CHICAGO (AP) — Rep. Paul Ryan told the nation's most active Republicans on Friday that criticism of President Barack Obama alone is insufficient to fuel a GOP comeback in this year's elections or in 2016.
Instead, the Wisconsin congressman told the Republican National Committee, it's time for the party to put up examples that demonstrate to the nation and previously under-represented groups in the GOP that it is the party of the future.
"We are in one of those trajectory-making moments where we will determine the kind of country we are going to be for at least a generation," Ryan said during a luncheon on the last day of the group's summer meeting.
"We need to show that we have better ideas. We need to show that we have real solutions. We need to show that we're the party of opportunity," said Ryan, the GOP's vice presidential nominee in 2012.
His upbeat tone and call for wholesale expansion of the Republican Party to include more low-income and racially diverse supporters come as his party struggles to coalesce around a plan to deal with the millions of immigrants in the U.S. illegally.

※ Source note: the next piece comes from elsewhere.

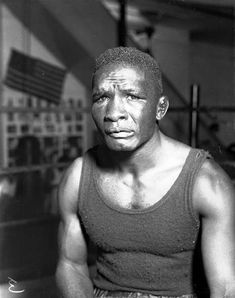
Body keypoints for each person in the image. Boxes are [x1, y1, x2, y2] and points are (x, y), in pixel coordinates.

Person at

Comprehensive immigration reform was a priority in the RNC's post-2012 report, commissioned by RNC Chairman Reince Priebus after presidential nominee Mitt Romney lost to Obama. A sticking point between House Republican leadership and the party's more conservative House members, immigration stymied the GOP again last week when House Republicans wrangled over how to deal with problems on the southern border.
Ryan praised his colleagues for raising concerns about the Obama administration, including the health care law, the 2012 attack on the U.S. diplomatic outpost in Benghazi, Libya, and problems with the Department of Veterans Affairs. But he cautioned the audience of roughly 250 meeting this week to discuss party business that opposing Obama was not a winning strategy by itself.
"It is not enough for us to simply criticize," he said. "We must be a proposition party."
The GOP's candidate for governor in Nebraska, Pete Ricketts, told the group that he was optimistic about his party's chances — and his own — in the November elections. But Ricketts too urged Republicans to take nothing for granted, despite Obama's low approval ratings. Ricketts is ahead in polls of voters in Republican-heavy Nebraska.
"It's good to be ahead, but nothing to be complacent about," said Ricketts, the former chief operating officer of Ameritrade and part owner of the Chicago Cubs.